**Task objective:** Omit the pictures, but give back every entry below exactly as written.

**Material provided:**
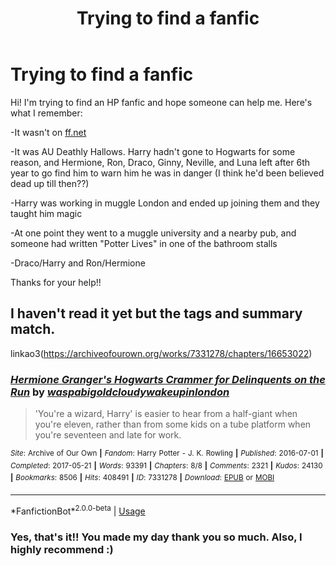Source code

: #+TITLE: Trying to find a fanfic

* Trying to find a fanfic
:PROPERTIES:
:Author: ljs43
:Score: 3
:DateUnix: 1589509058.0
:DateShort: 2020-May-15
:FlairText: What's That Fic?
:END:
Hi! I'm trying to find an HP fanfic and hope someone can help me. Here's what I remember:

-It wasn't on [[https://ff.net][ff.net]]

-It was AU Deathly Hallows. Harry hadn't gone to Hogwarts for some reason, and Hermione, Ron, Draco, Ginny, Neville, and Luna left after 6th year to go find him to warn him he was in danger (I think he'd been believed dead up till then??)

-Harry was working in muggle London and ended up joining them and they taught him magic

-At one point they went to a muggle university and a nearby pub, and someone had written "Potter Lives" in one of the bathroom stalls

-Draco/Harry and Ron/Hermione

Thanks for your help!!


** I haven't read it yet but the tags and summary match.

linkao3([[https://archiveofourown.org/works/7331278/chapters/16653022]])
:PROPERTIES:
:Author: -carlmarc
:Score: 2
:DateUnix: 1589557203.0
:DateShort: 2020-May-15
:END:

*** [[https://archiveofourown.org/works/7331278][*/Hermione Granger's Hogwarts Crammer for Delinquents on the Run/*]] by [[https://www.archiveofourown.org/users/waspabi/pseuds/waspabi/users/goldcloudy/pseuds/goldcloudy/users/wakeupinlondon/pseuds/wakeupinlondon][/waspabigoldcloudywakeupinlondon/]]

#+begin_quote
  'You're a wizard, Harry' is easier to hear from a half-giant when you're eleven, rather than from some kids on a tube platform when you're seventeen and late for work.
#+end_quote

^{/Site/:} ^{Archive} ^{of} ^{Our} ^{Own} ^{*|*} ^{/Fandom/:} ^{Harry} ^{Potter} ^{-} ^{J.} ^{K.} ^{Rowling} ^{*|*} ^{/Published/:} ^{2016-07-01} ^{*|*} ^{/Completed/:} ^{2017-05-21} ^{*|*} ^{/Words/:} ^{93391} ^{*|*} ^{/Chapters/:} ^{8/8} ^{*|*} ^{/Comments/:} ^{2321} ^{*|*} ^{/Kudos/:} ^{24130} ^{*|*} ^{/Bookmarks/:} ^{8506} ^{*|*} ^{/Hits/:} ^{408491} ^{*|*} ^{/ID/:} ^{7331278} ^{*|*} ^{/Download/:} ^{[[https://archiveofourown.org/downloads/7331278/Hermione%20Grangers.epub?updated_at=1589016167][EPUB]]} ^{or} ^{[[https://archiveofourown.org/downloads/7331278/Hermione%20Grangers.mobi?updated_at=1589016167][MOBI]]}

--------------

*FanfictionBot*^{2.0.0-beta} | [[https://github.com/tusing/reddit-ffn-bot/wiki/Usage][Usage]]
:PROPERTIES:
:Author: FanfictionBot
:Score: 1
:DateUnix: 1589557222.0
:DateShort: 2020-May-15
:END:


*** Yes, that's it!! You made my day thank you so much. Also, I highly recommend :)
:PROPERTIES:
:Author: ljs43
:Score: 1
:DateUnix: 1589564425.0
:DateShort: 2020-May-15
:END:
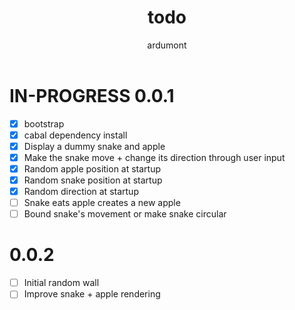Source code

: #+title: todo
#+author: ardumont

* IN-PROGRESS 0.0.1
- [X] bootstrap
- [X] cabal dependency install
- [X] Display a dummy snake and apple
- [X] Make the snake move + change its direction through user input
- [X] Random apple position at startup
- [X] Random snake position at startup
- [X] Random direction at startup
- [ ] Snake eats apple creates a new apple
- [ ] Bound snake's movement or make snake circular

* 0.0.2
- [ ] Initial random wall
- [ ] Improve snake + apple rendering

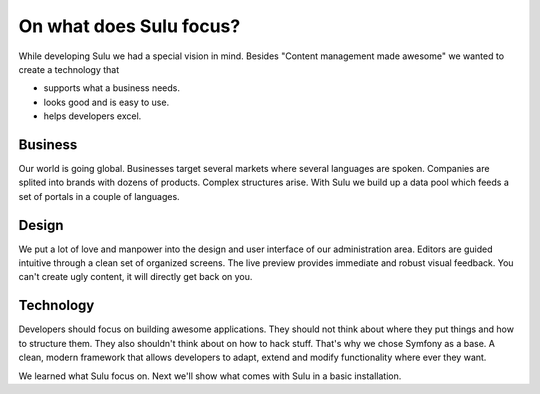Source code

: On what does Sulu focus?
========================

While developing Sulu we had a special vision in mind. Besides "Content 
management made awesome" we wanted to create a technology that

* supports what a business needs.
* looks good and is easy to use.
* helps developers excel.


Business
--------

Our world is going global. Businesses target several markets where several 
languages are spoken. Companies are splited into brands with dozens of products.
Complex structures arise. With Sulu we build up a data pool which feeds a set of
portals in a couple of languages.


Design
------

We put a lot of love and manpower into the design and  user interface of our
administration area. Editors are guided intuitive through a clean set of 
organized screens. The live preview provides immediate and robust visual 
feedback. You can't create ugly content, it will directly get back on you.


Technology
----------

Developers should focus on building awesome applications. They should not think
about where they put things and how to structure them. They also shouldn't think
about on how to hack stuff. That's why we chose Symfony as a base. A clean, 
modern framework that allows developers to adapt, extend and modify 
functionality where ever they want.

We learned what Sulu focus on. Next we'll show what comes with Sulu in a basic 
installation.
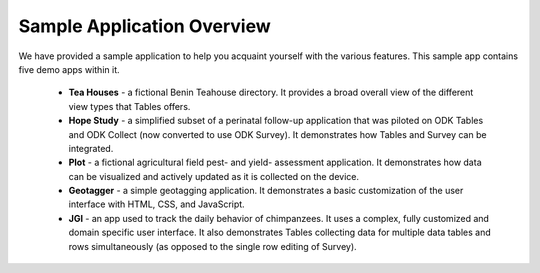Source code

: .. spelling::

  geotagging

Sample Application Overview
===================================

.. _tables-sample-app-overview:

We have provided a sample application to help you acquaint yourself with the various features. This sample app contains five demo apps within it.

  - **Tea Houses** - a fictional Benin Teahouse directory. It provides a broad overall view of the different view types that Tables offers.
  - **Hope Study** - a simplified subset of a perinatal follow-up application that was piloted on ODK Tables and ODK Collect (now converted to use ODK Survey). It demonstrates how Tables and Survey can be integrated.
  - **Plot** - a fictional agricultural field pest- and yield- assessment application. It demonstrates how data can be visualized and actively updated as it is collected on the device.
  - **Geotagger** - a simple geotagging application. It demonstrates a basic customization of the user interface with HTML, CSS, and JavaScript.
  - **JGI** - an app used to track the daily behavior of chimpanzees. It uses a complex, fully customized and domain specific user interface. It also demonstrates Tables collecting data for multiple data tables and rows simultaneously (as opposed to the single row editing of Survey).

**Exercise response:**
Source code

: #+TITLE: Trying to find a fanfic

* Trying to find a fanfic
:PROPERTIES:
:Author: ljs43
:Score: 3
:DateUnix: 1589509058.0
:DateShort: 2020-May-15
:FlairText: What's That Fic?
:END:
Hi! I'm trying to find an HP fanfic and hope someone can help me. Here's what I remember:

-It wasn't on [[https://ff.net][ff.net]]

-It was AU Deathly Hallows. Harry hadn't gone to Hogwarts for some reason, and Hermione, Ron, Draco, Ginny, Neville, and Luna left after 6th year to go find him to warn him he was in danger (I think he'd been believed dead up till then??)

-Harry was working in muggle London and ended up joining them and they taught him magic

-At one point they went to a muggle university and a nearby pub, and someone had written "Potter Lives" in one of the bathroom stalls

-Draco/Harry and Ron/Hermione

Thanks for your help!!


** I haven't read it yet but the tags and summary match.

linkao3([[https://archiveofourown.org/works/7331278/chapters/16653022]])
:PROPERTIES:
:Author: -carlmarc
:Score: 2
:DateUnix: 1589557203.0
:DateShort: 2020-May-15
:END:

*** [[https://archiveofourown.org/works/7331278][*/Hermione Granger's Hogwarts Crammer for Delinquents on the Run/*]] by [[https://www.archiveofourown.org/users/waspabi/pseuds/waspabi/users/goldcloudy/pseuds/goldcloudy/users/wakeupinlondon/pseuds/wakeupinlondon][/waspabigoldcloudywakeupinlondon/]]

#+begin_quote
  'You're a wizard, Harry' is easier to hear from a half-giant when you're eleven, rather than from some kids on a tube platform when you're seventeen and late for work.
#+end_quote

^{/Site/:} ^{Archive} ^{of} ^{Our} ^{Own} ^{*|*} ^{/Fandom/:} ^{Harry} ^{Potter} ^{-} ^{J.} ^{K.} ^{Rowling} ^{*|*} ^{/Published/:} ^{2016-07-01} ^{*|*} ^{/Completed/:} ^{2017-05-21} ^{*|*} ^{/Words/:} ^{93391} ^{*|*} ^{/Chapters/:} ^{8/8} ^{*|*} ^{/Comments/:} ^{2321} ^{*|*} ^{/Kudos/:} ^{24130} ^{*|*} ^{/Bookmarks/:} ^{8506} ^{*|*} ^{/Hits/:} ^{408491} ^{*|*} ^{/ID/:} ^{7331278} ^{*|*} ^{/Download/:} ^{[[https://archiveofourown.org/downloads/7331278/Hermione%20Grangers.epub?updated_at=1589016167][EPUB]]} ^{or} ^{[[https://archiveofourown.org/downloads/7331278/Hermione%20Grangers.mobi?updated_at=1589016167][MOBI]]}

--------------

*FanfictionBot*^{2.0.0-beta} | [[https://github.com/tusing/reddit-ffn-bot/wiki/Usage][Usage]]
:PROPERTIES:
:Author: FanfictionBot
:Score: 1
:DateUnix: 1589557222.0
:DateShort: 2020-May-15
:END:


*** Yes, that's it!! You made my day thank you so much. Also, I highly recommend :)
:PROPERTIES:
:Author: ljs43
:Score: 1
:DateUnix: 1589564425.0
:DateShort: 2020-May-15
:END:
Source code

: #+title: todo
#+author: ardumont

* IN-PROGRESS 0.0.1
- [X] bootstrap
- [X] cabal dependency install
- [X] Display a dummy snake and apple
- [X] Make the snake move + change its direction through user input
- [X] Random apple position at startup
- [X] Random snake position at startup
- [X] Random direction at startup
- [ ] Snake eats apple creates a new apple
- [ ] Bound snake's movement or make snake circular

* 0.0.2
- [ ] Initial random wall
- [ ] Improve snake + apple rendering

Source code

: On what does Sulu focus?
========================

While developing Sulu we had a special vision in mind. Besides "Content 
management made awesome" we wanted to create a technology that

* supports what a business needs.
* looks good and is easy to use.
* helps developers excel.


Business
--------

Our world is going global. Businesses target several markets where several 
languages are spoken. Companies are splited into brands with dozens of products.
Complex structures arise. With Sulu we build up a data pool which feeds a set of
portals in a couple of languages.


Design
------

We put a lot of love and manpower into the design and  user interface of our
administration area. Editors are guided intuitive through a clean set of 
organized screens. The live preview provides immediate and robust visual 
feedback. You can't create ugly content, it will directly get back on you.


Technology
----------

Developers should focus on building awesome applications. They should not think
about where they put things and how to structure them. They also shouldn't think
about on how to hack stuff. That's why we chose Symfony as a base. A clean, 
modern framework that allows developers to adapt, extend and modify 
functionality where ever they want.

We learned what Sulu focus on. Next we'll show what comes with Sulu in a basic 
installation.
Source code

: .. spelling::

  geotagging

Sample Application Overview
===================================

.. _tables-sample-app-overview:

We have provided a sample application to help you acquaint yourself with the various features. This sample app contains five demo apps within it.

  - **Tea Houses** - a fictional Benin Teahouse directory. It provides a broad overall view of the different view types that Tables offers.
  - **Hope Study** - a simplified subset of a perinatal follow-up application that was piloted on ODK Tables and ODK Collect (now converted to use ODK Survey). It demonstrates how Tables and Survey can be integrated.
  - **Plot** - a fictional agricultural field pest- and yield- assessment application. It demonstrates how data can be visualized and actively updated as it is collected on the device.
  - **Geotagger** - a simple geotagging application. It demonstrates a basic customization of the user interface with HTML, CSS, and JavaScript.
  - **JGI** - an app used to track the daily behavior of chimpanzees. It uses a complex, fully customized and domain specific user interface. It also demonstrates Tables collecting data for multiple data tables and rows simultaneously (as opposed to the single row editing of Survey).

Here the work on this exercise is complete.